Authors: Hsu-Ming Teo
Now look what had happened. She could have spent a romantic evening with Stan having dinner somewhere chic and expensive. Stan would have known where. He liked to read the
Good Food Guide
and
Gourmet Traveller
in his spare time, and she liked the fact that every restaurant he chose was right at the other end of the city from where she grew up—a constant affirmation to her of her own success. She’d shrugged off those Vietnamese boat beople roots and made the cultural and class migration eastwards into hip, cosmopolitan Sydney life. But after all that, to have to drag her fiancé back to this: the boredom, the humiliation, the sheer and utter daggyness of everything she’d come from and everything she was trying to flee, including her childhood friends. Before, when she realised she’d forgotten Gibbo’s twenty-first birthday, she’d felt the strong tug of guilt, especially when she thought of Gibbo in his friendlessness. But in the midst of this new humiliation, there was no room for anything but the purity of white hot fury. She felt justified in her choices.

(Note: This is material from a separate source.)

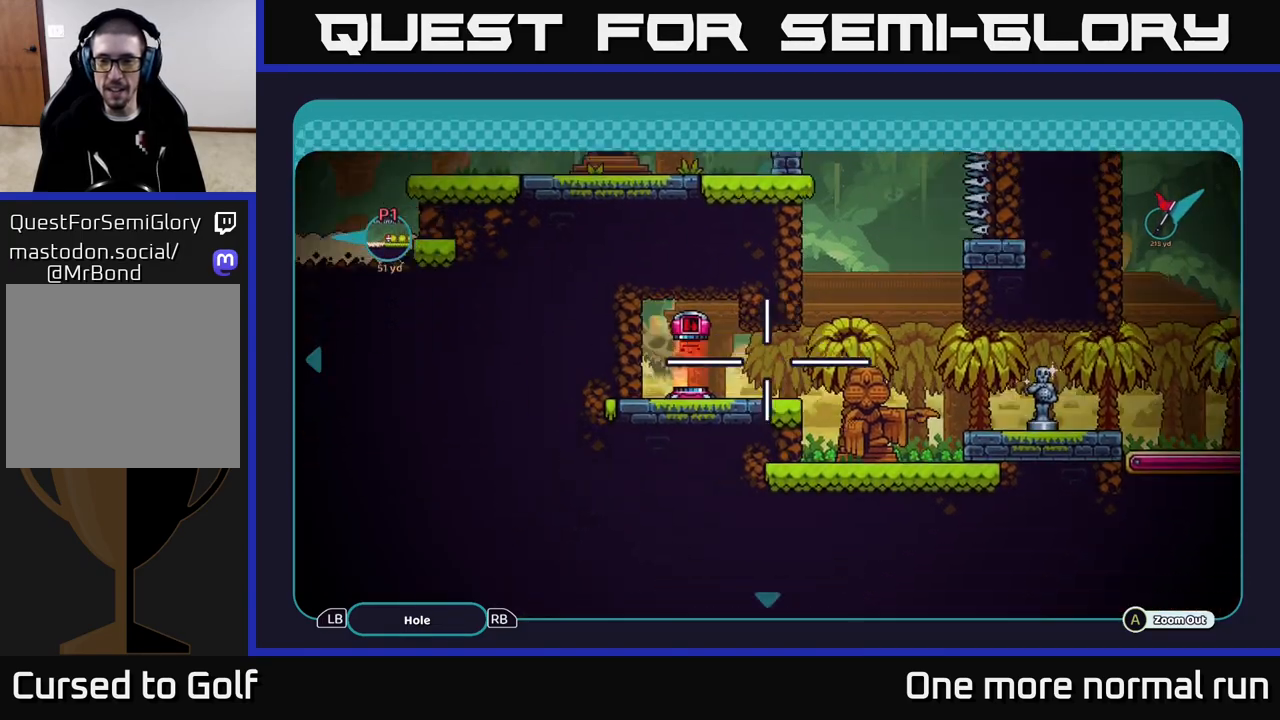
{"buttons": [], "left_stick": "right", "right_stick": "center", "events": [[83, "left_stick", "up-left"], [167, "left_stick", "up"], [300, "left_stick", "up-right"], [417, "left_stick", "right"]]}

Still, childhood training held and she said placatingly, ‘Gibbo and I will always be friends, Mr Gibson. But you must see that everybody is really busy these days, what with finishing uni and finding our feet in the workforce and everything. We all go through different phases of life and right now, many of us are in the process of establishing relationships. Settling down.’
She was quite pleased with how she’d prepared the groundwork for her big announcement. She turned to Stanley and saw that he was gone. Then Bob Gibson cut the ground from under her.
‘Don’t you talk to me in plurals, Tina Ho. I’m not interested in “many of us”. I’m only interested in you and why you have no time for Nigel now that you’re working. English teacher, huh! Grown too fine for us now you’re living in Bondi? You’ve forgotten your roots.’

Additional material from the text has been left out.